Prime Minister Janez Janša today attended the 16th Bled Strategic Forum, which is being held under the title "The Future of Europe".

The aim of this year’s Bled Strategic Forum is an in-depth consideration of issues, risks and opportunities of our common future. Recent crises, in particular the COVID-19 pandemic, and changes in the international environment have shown that the EU also needs to adapt and change. It needs to strengthen its resilience to be able to tackle future crises more effectively. Recovery after COVID-19 is a unique opportunity to put the EU on the much-needed path of an inclusive green and digital transformation. On the global stage, the EU needs to increase its political power and build strong partnerships with allies.

In the afternoon session of the Bled Strategic Forum, Prime Minister Janez Janša participated in the leader's panel on the enlargement of the EU to the Western Balkans. The discussion was moderated by Andraž Zidar, Head of the Diplomatic Academy at the Ministry of Foreign Affairs. In addition to Prime Minister Janša, the panel included President of the Republic of Slovenia Borut Pahor, Chairman of the Presidency of Bosnia and Herzegovina Željko Komšić, Member of the Presidency of Bosnia and Herzegovina Šefik Džaferović, Prime Minister of Kosovo Albin Kurti, Polish Prime Minister Mateusz Morawiecki, President of Bulgaria Rumen Radev, Albanian Prime Minister Edi Rama, High Representative for Bosnia and Herzegovina Christian Schmidt, European Commissioner for Neighbourhood and Enlargement Olivér Várhelyi and Prime Minister of North Macedonia Zoran Zaev.

Prime Minister Janša spoke about the enlargement process. He reiterated that the discussion on enlargement is a discussion on the future of Europe. He also pointed out that during the formation of the European Union its founding fathers did not talk about the Western and Eastern Europe but about a Europe that is whole end free. The enlargement of the European Union, he stressed, is a tool to achieve this goal. He added that it was natural that the countries admitted to the EU in the last major enlargement in 2004 are more in favour of enlargement as their memory of enlargement is still alive.  When asked what the benefits of EU enlargement to the Western Balkans are, he said that enlargement would complete the framework envisioned by the EU's founding fathers. The founding fathers spoke of European nations who, as part of European civilisation, have the right to be part of the common European project. He stressed that, in the debate on EU enlargement, we can also ask ourselves what Europe will look like in ten years' time if the goal of the founding fathers is not fulfilled, what crises will await us, and what our neighbourhood will look like. "That is also why it is important to make EU enlargement to the Western Balkans a priority," said the Prime Minister, adding that, in the last decade, Europe has been mainly concerned with crisis management, but now it is time to look for answers to strategic questions. He believes that the enlargement process should always be on the European agenda.
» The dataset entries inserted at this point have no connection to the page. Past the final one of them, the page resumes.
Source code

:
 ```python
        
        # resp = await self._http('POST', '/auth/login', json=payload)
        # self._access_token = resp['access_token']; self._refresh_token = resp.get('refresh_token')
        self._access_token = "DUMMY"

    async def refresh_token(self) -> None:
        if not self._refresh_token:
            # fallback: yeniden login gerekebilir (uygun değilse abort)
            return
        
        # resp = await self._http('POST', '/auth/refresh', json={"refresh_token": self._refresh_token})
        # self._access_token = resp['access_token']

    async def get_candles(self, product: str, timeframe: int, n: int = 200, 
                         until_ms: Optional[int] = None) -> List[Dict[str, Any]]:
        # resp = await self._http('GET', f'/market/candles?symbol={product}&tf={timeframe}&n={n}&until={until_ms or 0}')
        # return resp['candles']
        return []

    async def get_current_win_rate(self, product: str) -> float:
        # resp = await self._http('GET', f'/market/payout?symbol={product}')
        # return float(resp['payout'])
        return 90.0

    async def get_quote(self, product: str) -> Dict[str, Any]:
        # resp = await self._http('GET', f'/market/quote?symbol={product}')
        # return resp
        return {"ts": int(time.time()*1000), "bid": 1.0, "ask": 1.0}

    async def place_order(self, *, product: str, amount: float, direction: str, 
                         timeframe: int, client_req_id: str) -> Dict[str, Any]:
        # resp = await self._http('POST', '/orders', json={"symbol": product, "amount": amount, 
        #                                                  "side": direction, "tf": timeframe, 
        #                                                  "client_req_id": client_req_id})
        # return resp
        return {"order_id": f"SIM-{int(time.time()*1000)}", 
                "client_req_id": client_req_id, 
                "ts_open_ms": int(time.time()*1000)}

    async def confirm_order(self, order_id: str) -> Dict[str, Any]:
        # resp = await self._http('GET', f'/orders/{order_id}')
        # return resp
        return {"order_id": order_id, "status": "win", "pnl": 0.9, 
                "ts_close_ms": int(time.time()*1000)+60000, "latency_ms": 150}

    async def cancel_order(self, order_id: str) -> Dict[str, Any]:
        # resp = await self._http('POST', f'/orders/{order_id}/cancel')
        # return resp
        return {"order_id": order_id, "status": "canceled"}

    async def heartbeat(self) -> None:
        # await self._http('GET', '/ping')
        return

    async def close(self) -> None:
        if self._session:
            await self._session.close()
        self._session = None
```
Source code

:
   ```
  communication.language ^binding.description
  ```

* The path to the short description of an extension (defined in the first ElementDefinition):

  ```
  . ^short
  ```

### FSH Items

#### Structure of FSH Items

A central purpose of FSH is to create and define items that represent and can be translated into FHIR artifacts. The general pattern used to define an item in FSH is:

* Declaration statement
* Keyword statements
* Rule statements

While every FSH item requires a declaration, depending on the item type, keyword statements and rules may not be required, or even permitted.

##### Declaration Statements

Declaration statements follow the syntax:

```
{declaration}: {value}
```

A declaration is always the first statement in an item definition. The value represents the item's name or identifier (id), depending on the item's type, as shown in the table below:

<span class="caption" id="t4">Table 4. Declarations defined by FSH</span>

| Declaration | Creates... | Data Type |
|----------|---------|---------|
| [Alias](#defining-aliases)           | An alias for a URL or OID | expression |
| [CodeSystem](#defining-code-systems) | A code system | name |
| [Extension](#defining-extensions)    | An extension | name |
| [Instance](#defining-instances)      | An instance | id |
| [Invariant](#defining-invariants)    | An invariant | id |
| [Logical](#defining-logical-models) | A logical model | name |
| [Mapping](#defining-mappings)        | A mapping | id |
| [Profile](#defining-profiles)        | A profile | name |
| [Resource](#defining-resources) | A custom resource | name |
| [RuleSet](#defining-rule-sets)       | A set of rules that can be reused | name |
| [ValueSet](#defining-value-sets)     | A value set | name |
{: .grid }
When asked how to improve the enlargement process, the Prime Minister said that enlargement was not a technical process but a strategic one. In his view, the issue of EU enlargement is also a political decision, and the process should start at the beginning. When asked whether there is a political will for enlargement, he replied that there was, but that was not enough. "We also need a consensus," he said, adding, "I think it is high time we took steps forward on enlargement. We are the ones who must take these steps, not those in the waiting room. And we must ask countries that are sceptical about enlargement to openly state their positions on the enlargement process. We must stop making false promises, as this creates new problems," added the Prime Minister.